Paylaş
Rant gelirinin üstünde de “rant” yazmaz ama rant vardır. Rant, genellikle “kâr” adı altında elde edilir. Herhangi bir iş dalında rant oluşması için, kamunun getirdiği bir “yasaklama-kısıtlama” olması şarttır. Bu kısıtlamayı kullanan girişimciler, genellikle kamu erkini kullananlarla işbirliği yaparak, fahiş kârlar elde ederler. İşte bu kâr, ranttır. Türkün daha bebekken öğrendiği ilk “kâr görünümlü rant”, imar durumu değişikliği ile yaratılan servetlerdir.
DEPREM RANTI
Birkaç aydan beri, İstanbul’un Anadolu yakasının, Bağdat Caddesi ile Sahil Yolu arasında kalan makbul semtlerine, rant avcısı müteahhitlerin tebelleş olduğunu duyuyordum. Bu rant avcıları, kapı kapı dolaşıp, “yeni deprem yönetmeliğe göre binanız çürük, bir kişi şikâyet etse onu belediye yıkacak, yıkım parasını da sizden alacak” diyerek kat maliklerini korkutuyorlar. Geçen hafta bunların tek-tekçiliği bırakıp, Bağdat Caddesinde “sürek avına” çıktıklarına şahit olduk. Gazetelerimiz de eksik olmasın derhal, Bağdat Caddesindeki binaların yüzde 80’i yıkılacak diye başlık attı. Allahtan Bakan Erdoğan Bayraktar “nereden çıktı bu laf, bir bina maili inhidam (yıkılmaya yüz tutmuş)değilse, belediye bunu yıkamaz” diyerek paniği durdurdu. Nedense bu rant avcıları, Anadolu yakasının gariban semtlerinin ara sokaklarında, dar bütçeyle inşa edilmiş, arsası küçük, çarpık-çurpuk, çürük-çarık binalarla hiç meşgul olmuyor. Dertleri Bağdat Caddesi!

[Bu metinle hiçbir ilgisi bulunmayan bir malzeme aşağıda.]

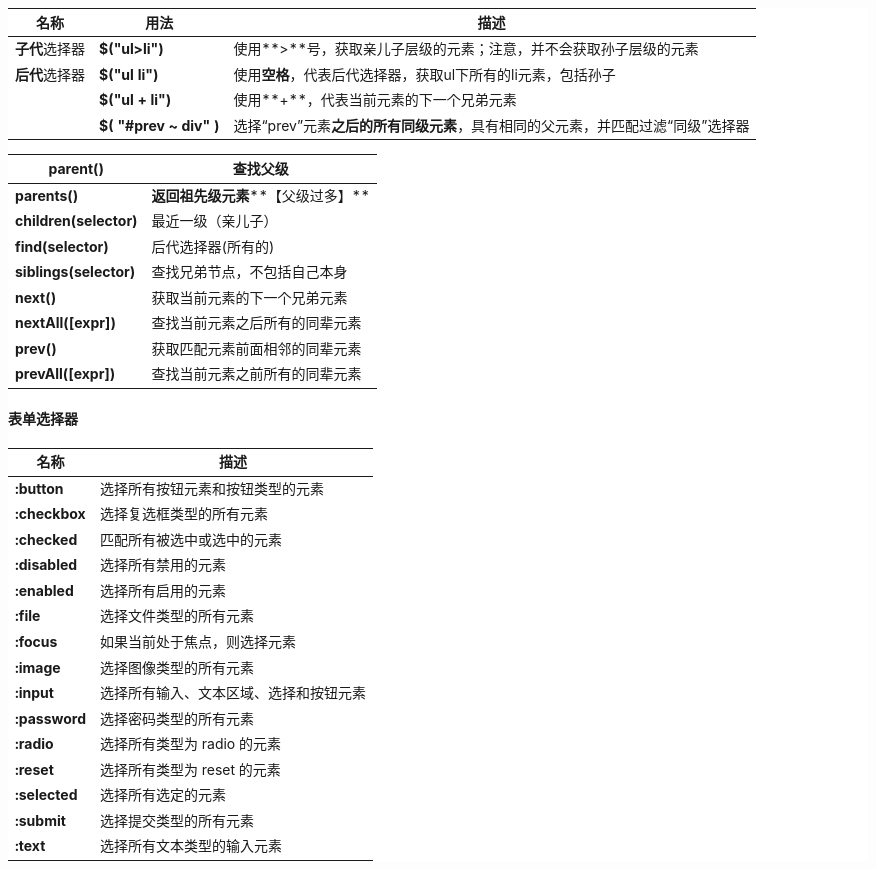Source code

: | **名称**       | **用法**               | **描述**                                                     |
| -------------- | ---------------------- | ------------------------------------------------------------ |
| **子代**选择器 | **$("ul>li")**         | 使用**>**号，获取亲儿子层级的元素；注意，并不会获取孙子层级的元素 |
| **后代**选择器 | **$("ul li")**         | 使用**空格**，代表后代选择器，获取ul下所有的li元素，包括孙子 |
|                | **$("ul + li")**       | 使用**+**，代表当前元素的下一个兄弟元素                      |
|                | **$( "#prev ~ div" )** | 选择“prev”元素**之后的所有同级元素**，具有相同的父元素，并匹配过滤“同级”选择器 |

| **parent()**           | **查找父级**                       |
| ---------------------- | ---------------------------------- |
| **parents()**          | **返回祖先级元素****【父级过多】** |
| **children(selector)** | 最近一级（亲儿子）                 |
| **find(selector)**     | 后代选择器(所有的)                 |
| **siblings(selector)** | 查找兄弟节点，不包括自己本身       |
| **next()**             | 获取当前元素的下一个兄弟元素       |
| **nextAll([expr])**    | 查找当前元素之后所有的同辈元素     |
| **prev()**             | 获取匹配元素前面相邻的同辈元素     |
| **prevAll([expr])**    | 查找当前元素之前所有的同辈元素     |

#### 表单选择器

| **名称**      | **描述**                               |
| ------------- | -------------------------------------- |
| **:button**   | 选择所有按钮元素和按钮类型的元素       |
| **:checkbox** | 选择复选框类型的所有元素               |
| **:checked**  | 匹配所有被选中或选中的元素             |
| **:disabled** | 选择所有禁用的元素                     |
| **:enabled**  | 选择所有启用的元素                     |
| **:file**     | 选择文件类型的所有元素                 |
| **:focus**    | 如果当前处于焦点，则选择元素           |
| **:image**    | 选择图像类型的所有元素                 |
| **:input**    | 选择所有输入、文本区域、选择和按钮元素 |
| **:password** | 选择密码类型的所有元素                 |
| **:radio**    | 选择所有类型为  radio 的元素           |
| **:reset**    | 选择所有类型为  reset 的元素           |
| **:selected** | 选择所有选定的元素                     |
| **:submit**   | 选择提交类型的所有元素                 |
| **:text**     | 选择所有文本类型的输入元素             |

DEPREMDE HANGİ BİNA YIKILIR
Mühendisler, bir binanın depreme dayanıklılığı, temelinden anlaşılır diyor. Anladığıma göre, zeminle uyumlu temeli sağlam ve üst yapısı projesine göre inşa edilmiş binalar depremde yıkılmıyor. Yönetmeliğin değişmesi, depremde yıkılma riskini arttırmış değildir. Eğer binalar eski yönetmeliğe uygun inşa edilmişse, bunların yıkılıp yeniden yapılması söz konusu olmamalıdır. Bu israftan başka bir şey değildir.
ÖNCE AYASOFYA YIKILMALIDIR
İstanbul’un en eski büyük binası Ayasofya’dır. Herhalde yeni yönetmeliğe göre inşa edilmemiştir. Rant avcılarının aklına göre, Ayasofya’dan ve Sultan Ahmet Camiinden başlayıp, Dolmabahçe sarayı dâhil tüm eski binalar yıkılmalıdır. Mimar Sinan, yıkılmak üzere olan Ayasofya’yı güçlendirmiştir. Bağdat caddesindeki binalar, özenle inşa edilmiştir. Gerekiyorsa, temel ve taşıyıcı sistemleri güçlendirilebilir. Bu çözüm ortada dururken semtteki “imar yoğunluluğunu” arttırarak yıkımı kârlı hale getirmek kesinlikle iktisadi değildir.
SON SÖZ: MÜTEAHHİT İÇİN İYİ OLAN, MEMLEKET İÇİN İYİ OLMAYABİLİR.